The Physics of X-ray Emission from Accreting Millisecond Pulsars

By analyzing the Rossi X-ray Timing Explorer data on SAX J1808.4-3658 we show that the X-ray emission in accretion powered millisecond pulsars can be produced by Comptonization in a hot slab (radiative shock) of Thomson optical depth tau~1 at the neutron star surface. The escaping radiation consists of two components: a black body and a hard Comptonized tail. These components have very different angular distribution: the black body peaks along the slab normal (a ``pencil''--like emission pattern), while the tail has a broader angular distribution (a ``fan''--like pattern). This results in very different variability properties. We construct a detailed model of the X-ray production accounting for the Doppler boosting, relativistic aberration and gravitational light bending.

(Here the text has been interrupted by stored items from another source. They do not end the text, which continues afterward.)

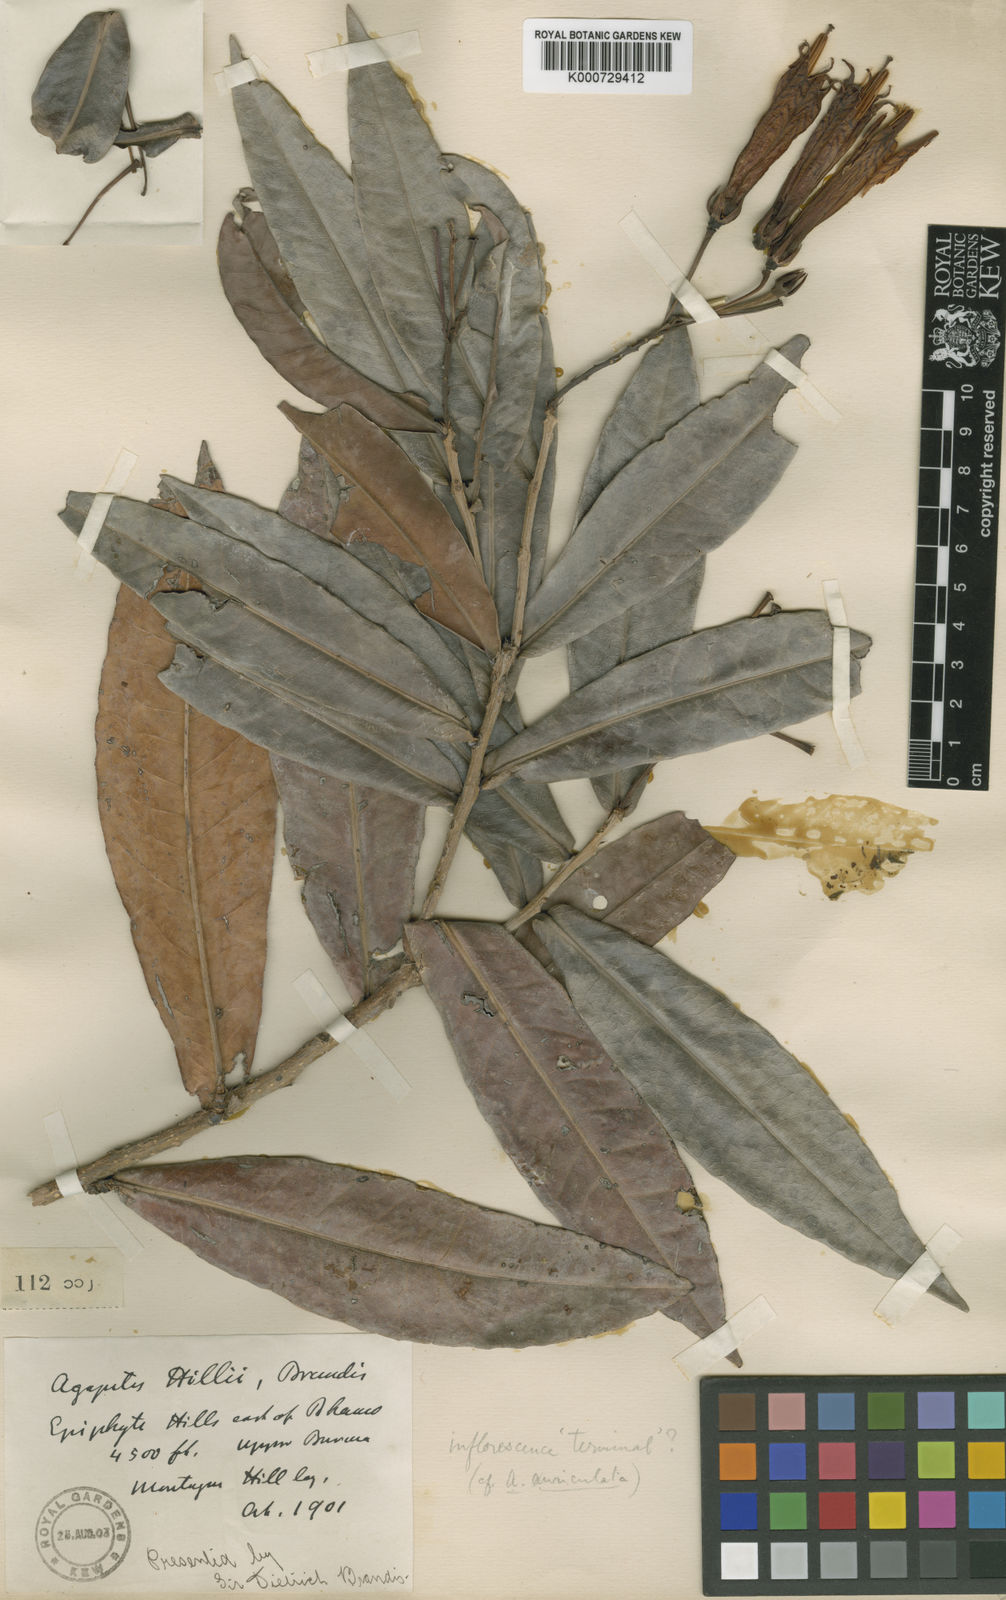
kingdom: Plantae
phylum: Tracheophyta
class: Magnoliopsida
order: Ericales
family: Ericaceae
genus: Agapetes
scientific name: Agapetes hillii
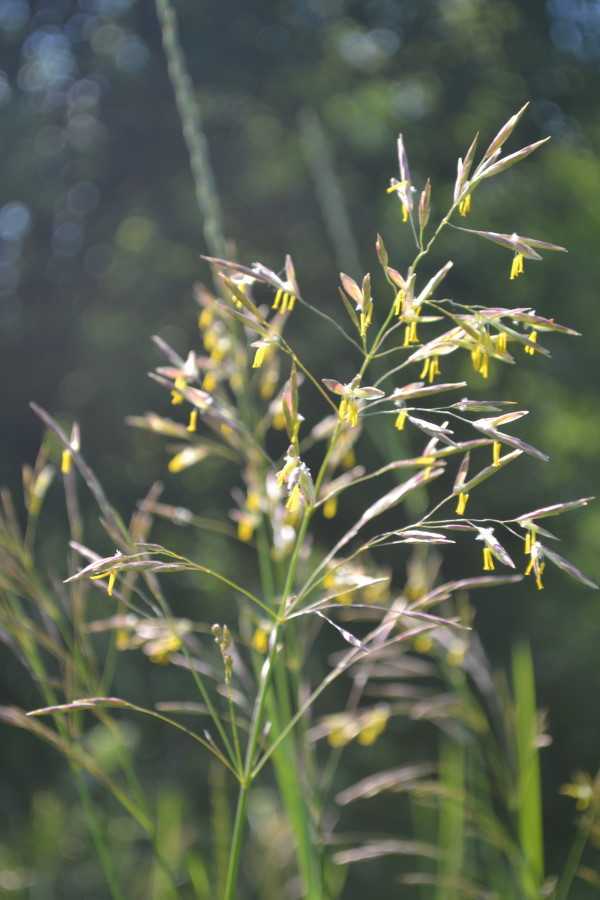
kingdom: Plantae
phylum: Tracheophyta
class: Liliopsida
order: Poales
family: Poaceae
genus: Bromus
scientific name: Bromus inermis
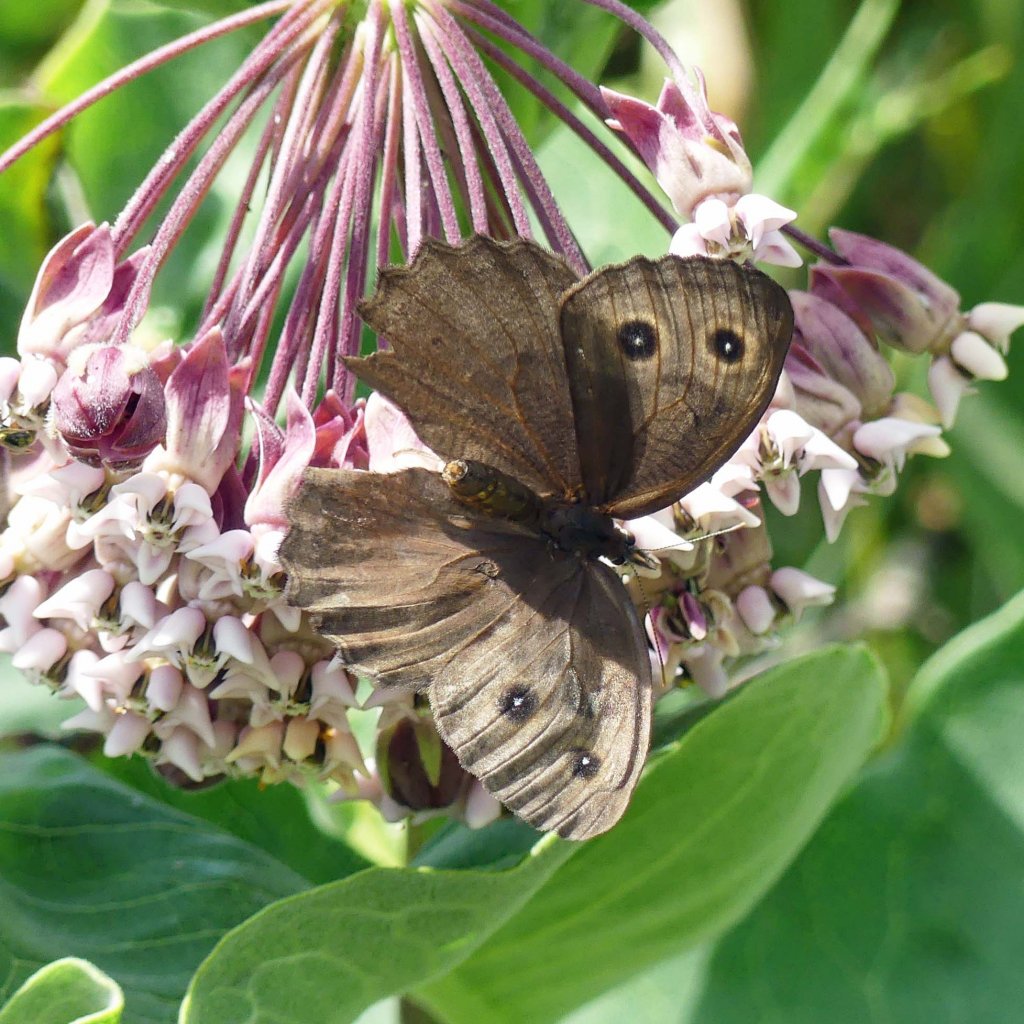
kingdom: Animalia
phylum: Arthropoda
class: Insecta
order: Lepidoptera
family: Nymphalidae
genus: Cercyonis
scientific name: Cercyonis pegala
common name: Common Wood-Nymph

We are able to reproduce the pulse profiles at different energies, corresponding phase lags, as well as the time-averaged spectrum. We obtain constraints on the neutron star radius: R~11 km if its mass M=1.6 Msun, and R~8.5 km if M=1.4 M_sun. We present simple analytical formulae for computing the light curves and oscillation amplitudes expected from hot spots in X-ray bursters and accretion powered millisecond pulsars. We also propose an analytical expression that can be used to determine the size of the black body emission region from the observed properties.